(Task brief): Repeat the listing word for word, but skip any pictures.

(Given information):
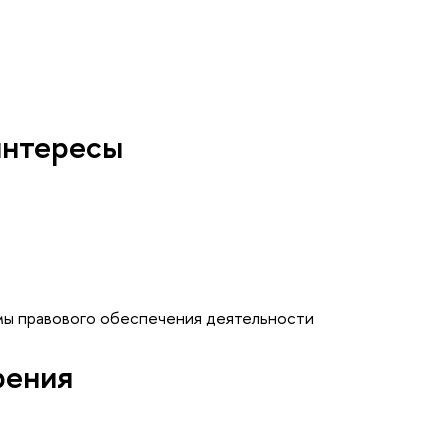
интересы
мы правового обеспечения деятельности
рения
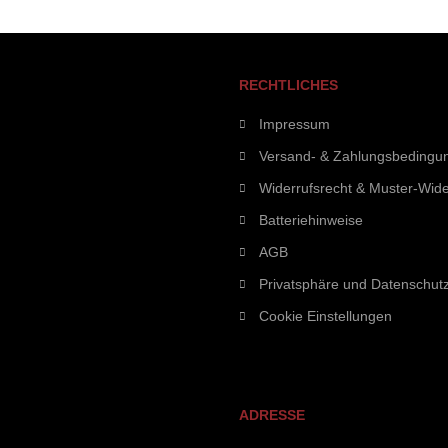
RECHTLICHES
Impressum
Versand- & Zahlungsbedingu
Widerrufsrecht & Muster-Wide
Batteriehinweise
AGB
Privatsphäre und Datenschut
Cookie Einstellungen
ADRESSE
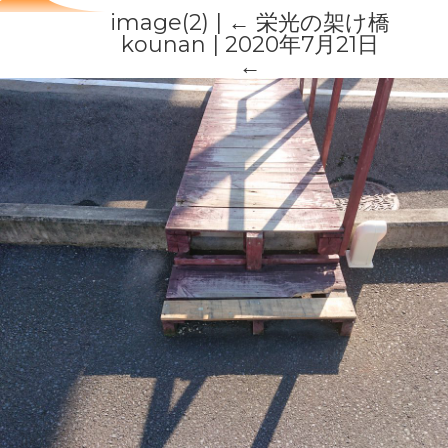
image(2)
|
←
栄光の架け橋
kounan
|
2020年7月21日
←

(Task output):
интересы
мы правового обеспечения деятельности
рения
RECHTLICHES
Impressum
Versand- & Zahlungsbedingu
Widerrufsrecht & Muster-Wide
Batteriehinweise
AGB
Privatsphäre und Datenschut
Cookie Einstellungen
ADRESSE
image(2)
|
←
栄光の架け橋
kounan
|
2020年7月21日
←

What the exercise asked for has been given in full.